## Ausgangsdaten
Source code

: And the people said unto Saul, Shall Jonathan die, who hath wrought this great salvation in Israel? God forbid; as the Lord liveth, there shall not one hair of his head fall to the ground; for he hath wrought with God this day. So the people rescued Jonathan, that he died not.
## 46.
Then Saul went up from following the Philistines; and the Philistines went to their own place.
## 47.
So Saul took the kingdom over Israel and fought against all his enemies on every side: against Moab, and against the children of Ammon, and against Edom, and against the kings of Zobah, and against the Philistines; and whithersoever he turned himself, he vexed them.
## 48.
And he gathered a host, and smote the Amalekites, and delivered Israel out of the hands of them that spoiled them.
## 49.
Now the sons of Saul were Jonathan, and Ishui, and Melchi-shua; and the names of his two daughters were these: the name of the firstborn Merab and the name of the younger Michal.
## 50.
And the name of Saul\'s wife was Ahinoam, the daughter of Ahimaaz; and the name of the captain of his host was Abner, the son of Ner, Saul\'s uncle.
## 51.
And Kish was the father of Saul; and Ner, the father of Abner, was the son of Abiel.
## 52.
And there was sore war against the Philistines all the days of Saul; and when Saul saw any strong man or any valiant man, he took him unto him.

## Aufgabenstellung
Schreiben Sie die obigen Daten vollständig und Zeile für Zeile unverändert ab.

## Bearbeitete Aufgabe
Source code

: And the people said unto Saul, Shall Jonathan die, who hath wrought this great salvation in Israel? God forbid; as the Lord liveth, there shall not one hair of his head fall to the ground; for he hath wrought with God this day. So the people rescued Jonathan, that he died not.
## 46.
Then Saul went up from following the Philistines; and the Philistines went to their own place.
## 47.
So Saul took the kingdom over Israel and fought against all his enemies on every side: against Moab, and against the children of Ammon, and against Edom, and against the kings of Zobah, and against the Philistines; and whithersoever he turned himself, he vexed them.
## 48.
And he gathered a host, and smote the Amalekites, and delivered Israel out of the hands of them that spoiled them.
## 49.
Now the sons of Saul were Jonathan, and Ishui, and Melchi-shua; and the names of his two daughters were these: the name of the firstborn Merab and the name of the younger Michal.
## 50.
And the name of Saul\'s wife was Ahinoam, the daughter of Ahimaaz; and the name of the captain of his host was Abner, the son of Ner, Saul\'s uncle.
## 51.
And Kish was the father of Saul; and Ner, the father of Abner, was the son of Abiel.
## 52.
And there was sore war against the Philistines all the days of Saul; and when Saul saw any strong man or any valiant man, he took him unto him.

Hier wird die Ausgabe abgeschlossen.